=== Section Start ===
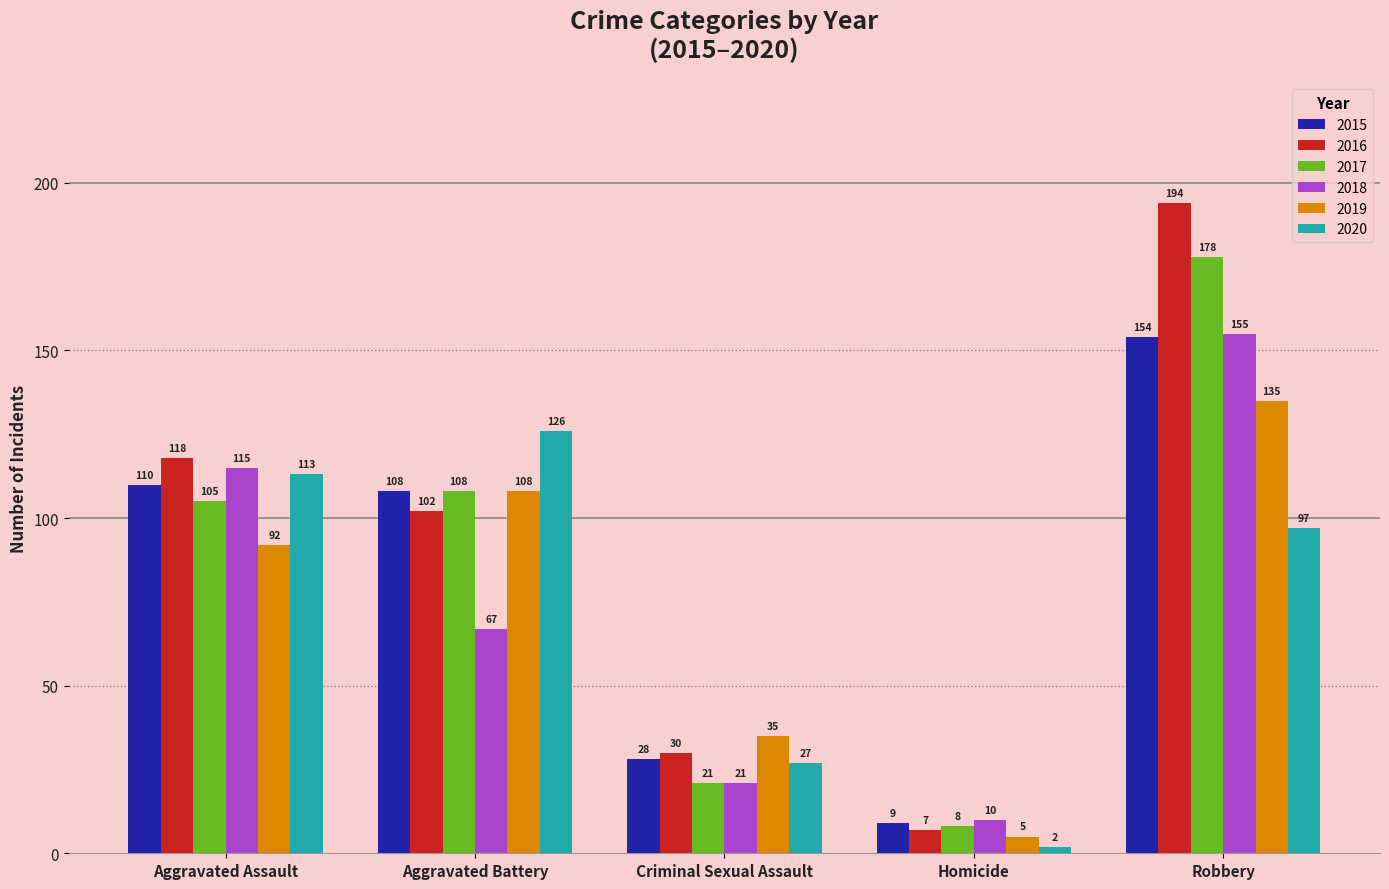

Reading left to right, list all the values displayed in this chart.

2015: Aggravated Assault=110	Aggravated Battery=108	Criminal Sexual Assault=28	Homicide=9	Robbery=154
2016: Aggravated Assault=118	Aggravated Battery=102	Criminal Sexual Assault=30	Homicide=7	Robbery=194
2017: Aggravated Assault=105	Aggravated Battery=108	Criminal Sexual Assault=21	Homicide=8	Robbery=178
2018: Aggravated Assault=115	Aggravated Battery=67	Criminal Sexual Assault=21	Homicide=10	Robbery=155
2019: Aggravated Assault=92	Aggravated Battery=108	Criminal Sexual Assault=35	Homicide=5	Robbery=135
2020: Aggravated Assault=113	Aggravated Battery=126	Criminal Sexual Assault=27	Homicide=2	Robbery=97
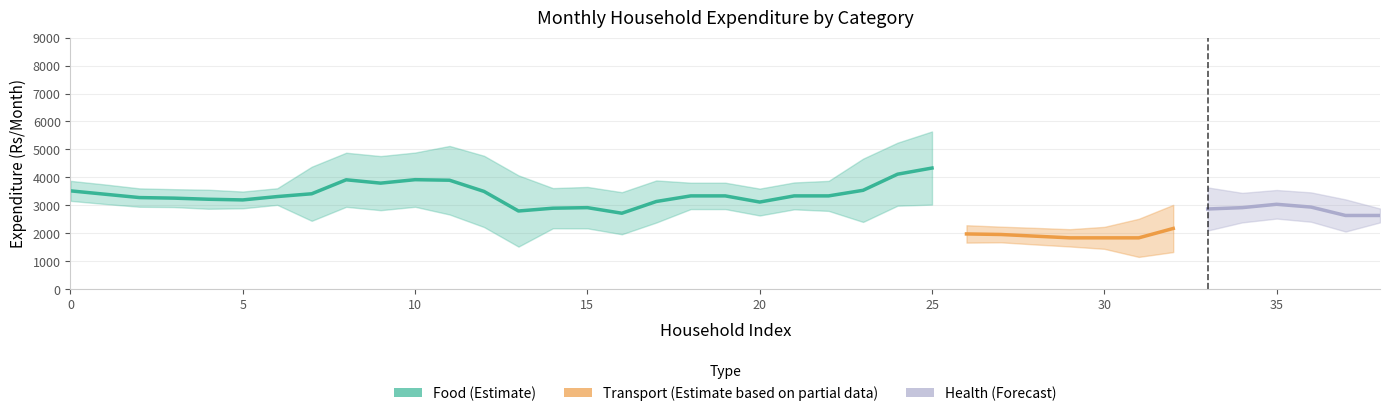

How many categories are shown in the chart?

39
=== Section End ===
Task instructions
Output every line of the records above exactly as it appears, leaving the pictures out.

Problem solution
Reading left to right, list all the values displayed in this chart.

2015: Aggravated Assault=110	Aggravated Battery=108	Criminal Sexual Assault=28	Homicide=9	Robbery=154
2016: Aggravated Assault=118	Aggravated Battery=102	Criminal Sexual Assault=30	Homicide=7	Robbery=194
2017: Aggravated Assault=105	Aggravated Battery=108	Criminal Sexual Assault=21	Homicide=8	Robbery=178
2018: Aggravated Assault=115	Aggravated Battery=67	Criminal Sexual Assault=21	Homicide=10	Robbery=155
2019: Aggravated Assault=92	Aggravated Battery=108	Criminal Sexual Assault=35	Homicide=5	Robbery=135
2020: Aggravated Assault=113	Aggravated Battery=126	Criminal Sexual Assault=27	Homicide=2	Robbery=97

How many categories are shown in the chart?

39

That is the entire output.